Lately we’ve been hearing about the discovery of a portal that supposedly leads to Hell, or the underworld. I don’t believe in those kinds of places because Hell, like Heaven, would have to exist out of time and space, in other words, not of our world. Wherever they actually are, it seems like you have to be a disembodied spirit (soul) to get there. (Artwork right by Matthew Core, Gate to Hell.)
But still, I had to see what all the fuss was about and that’s what I’d like to share with you today.
An Italian team of scientists, led by Francesco D’Andria (professor of Classical Archaeology at the University of Salento), discovered what was known in the ancient world as the gate to hell, or the Plutonium (Pluto being the god of the underworld, photo below left).
They discovered the landmark in southwest Turkey in the ancient remains of a city called Hierapolis. The actual “gate” is a small cave that spews a toxic chemical gas. This miasma surrounding the Plutonium can kill animals and humans.
An ancient Greek geographer who lived during the 1st century BC, named Strabo, reported they threw sparrows into the thick mists to test the air quality. The poor birds died immediately and fell to the ground. That may sound severe, but let’s remember into the 20th century miners would use canaries to test the air quality below ground. My hope is that today they have modern equipment to test the air instead of the poor birds.

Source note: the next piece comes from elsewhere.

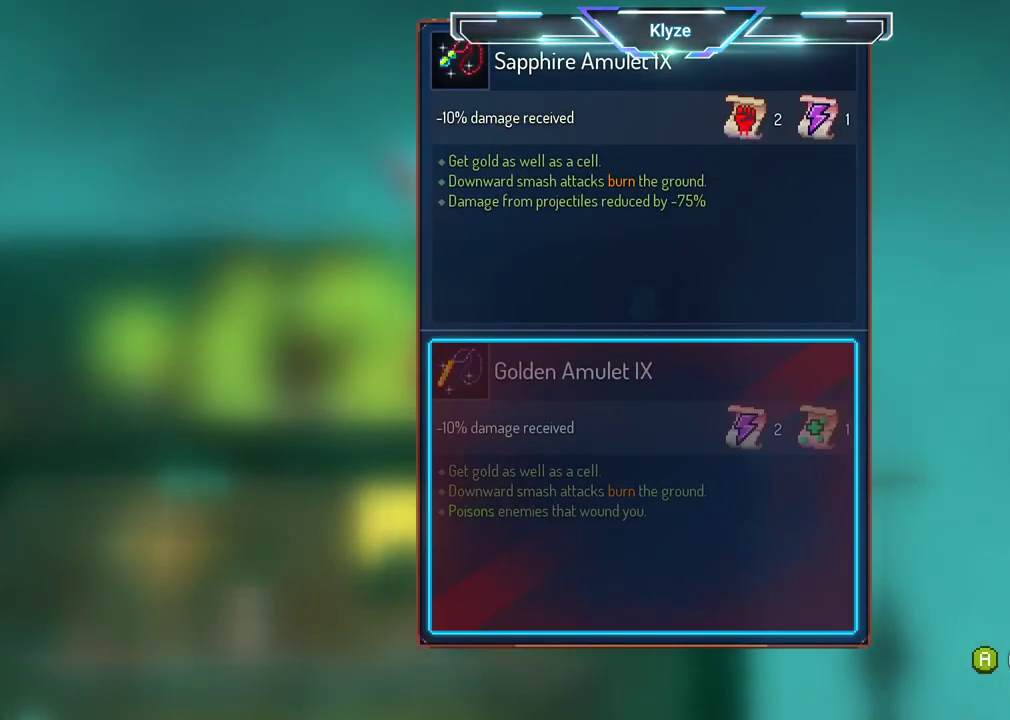
{"dt_ms": 500, "buttons": [], "left_stick": "center", "right_stick": "center", "events": []}
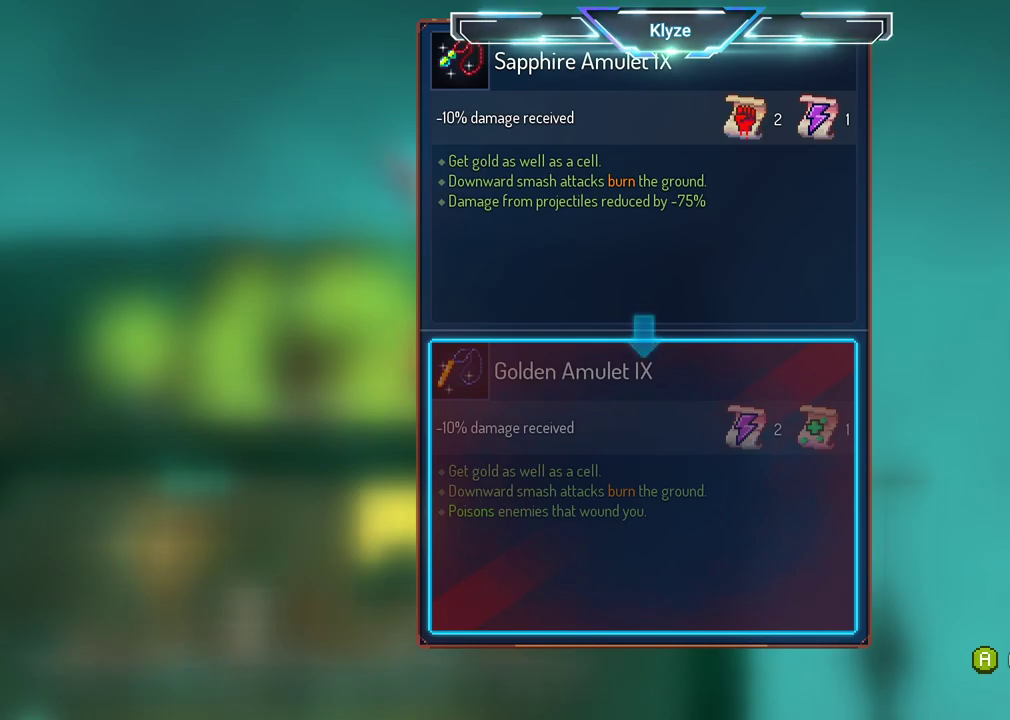
{"dt_ms": 500, "buttons": [], "left_stick": "center", "right_stick": "center", "events": []}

Professor D’Andria also reported seeing birds fly into the mist during their excavations whereupon they died instantly. In addition to the Plutonium, the professor and his team discovered a temple, a pool, and a stairway leading up and away from the pool area. He reported that these landmarks perfectly match the descriptions of the Gate to Hell from ancient texts.
What Was It?
According to the archaeologists, this site was a place of pilgrimage in the ancient world. The people would travel there to receive visions and prophecies. In fact, science tells us that the water from the pool actually produces hallucinations due to its chemical make-up.
It reminds me of the Oracle of Delphi. Her cave also emitted noxious gases that could cause hallucinations and altered states of mind. Archaeologists have speculated that that is how the Oracle(s) derived their revelations and prophecies – under the influence.
It would seem the Plutonium had the same mechanism in place. In fact, this whole story reminds me of Yellowstone Park here in the US. Those geysers and eruptions also emit smelly, toxic gases, but fortunately not in enough quantities to kill someone (at least not that I know of).
So does science really believe this toxic bilge in the middle of southwest Turkey is the entrance to a demonic underworld? No, of course not. The offending fumes are none other than billows of carbon dioxide gushing from the Earth due to natural processes underground.
But it’s easy to see how the ancients were fooled, isn’t it? The whole situation gets me thinking about the things that could be fooling us today, even though we think of ourselves as sophisticated, scientific people. Lights in the sky, strange sounds from the Earth, strange sounds from under the oceans. They may all have a very scientific and logical explanation one day, but for now they continue to fascinate us.
All this aside, I still believe there are strange and fascinating things to be discovered on and under our planet. So let’s keep our cameras handy and be ready to snap any oddities that may cross our paths!